--- Text shown ---
Temporal evolution of hydroclimatic teleconnection and a time-varying model for long-lead prediction of Indian summer monsoon rainfall

Several cases of failure in the prediction of Indian Summer Monsoon Rainfall (ISMR) are the major concern for long-lead prediction. We propose that this is due to the temporal evolution of association/linkage (inherent concept of temporal networks) with various factors and climatic indices across the globe, such as El Niño-Southern Oscillation (ENSO), Equatorial Indian Ocean Oscillation (EQUINOO), Atlantic Multidecadal Oscillation (AMO), North Atlantic Oscillation (NAO), Pacific Decadal Oscillation (PDO) etc. Static models establish time-invariant (permanent) connections between such indices (predictors) and predictand (ISMR), whereas we hypothesize that such systems are temporally varying in nature. Considering hydroclimatic teleconnection with two major climate indices, ENSO and EQUINOO, we showed that the temporal persistence of the association is as low as three years. As an application of this concept, a statistical time-varying model is developed and the prediction performance is compared against its static counterpart (time-invariant model). The proposed approach is able to capture the ISMR anomalies and successfully predicts the severe drought years too. Specifically, 64% more accurate performance (in terms of RMSE) is achievable by the recommended time-varying approach as compared to existing time-invariant concepts.

--- Records for this exercise ---
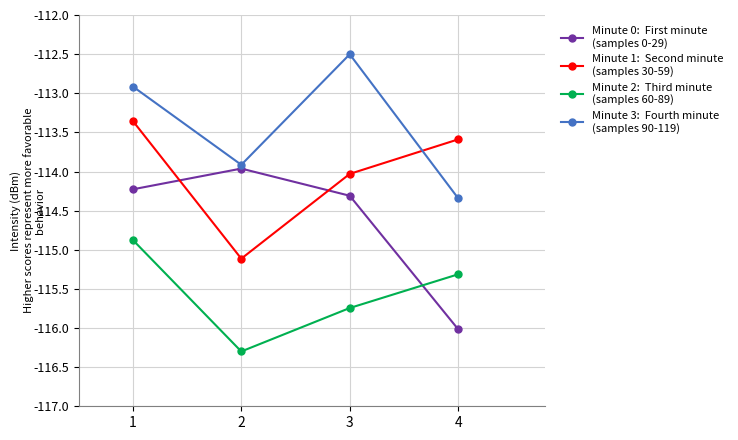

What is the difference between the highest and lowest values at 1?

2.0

==

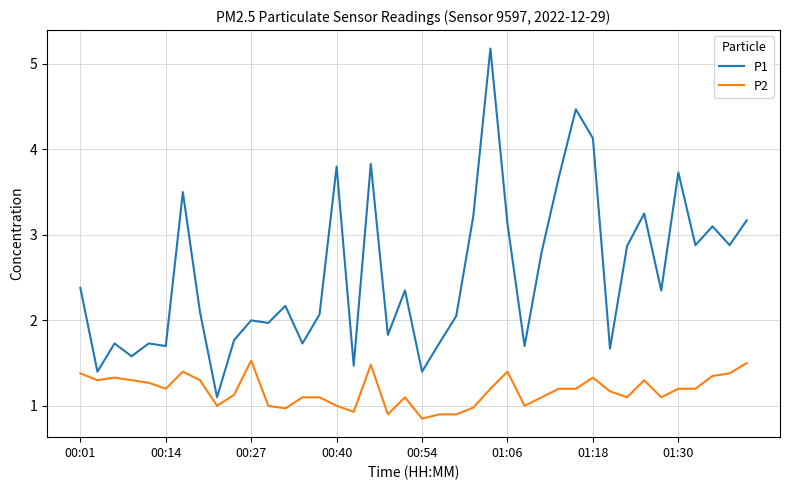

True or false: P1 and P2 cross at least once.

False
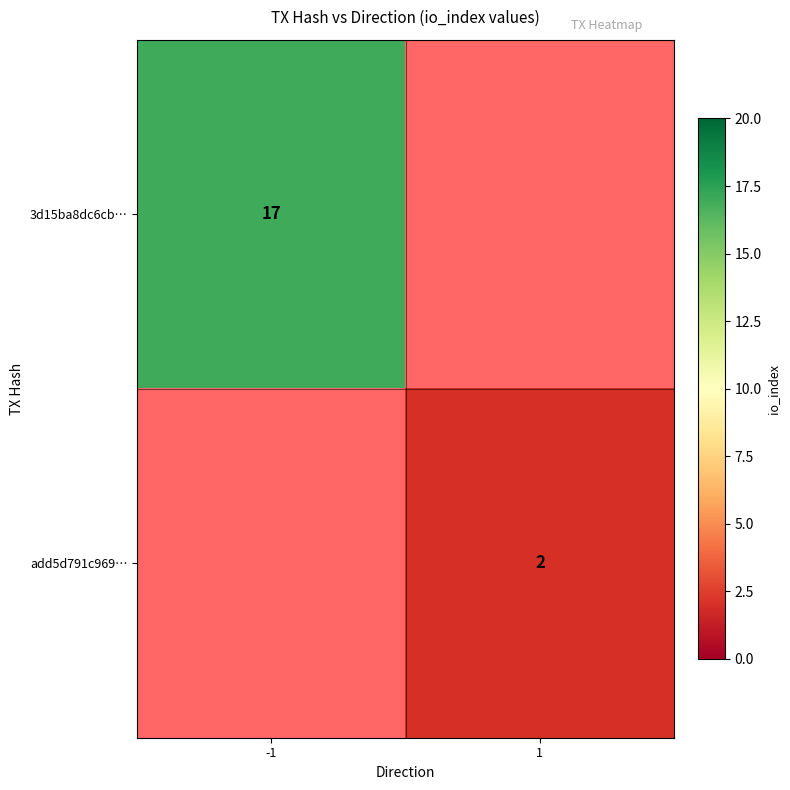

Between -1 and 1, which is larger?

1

--- Apply what you read ---
a) According to the monsoon abstract, how much more accurate, in terms of RMSE, is the time-varying approach than existing time-invariant concepts?
b) Show every line of the records that contains the string "least", matching case exactly.
The abstract and the records are unrelated to each other.

--- Set of answers ---
a) It is 64% more accurate.

b)
True or false: P1 and P2 cross at least once.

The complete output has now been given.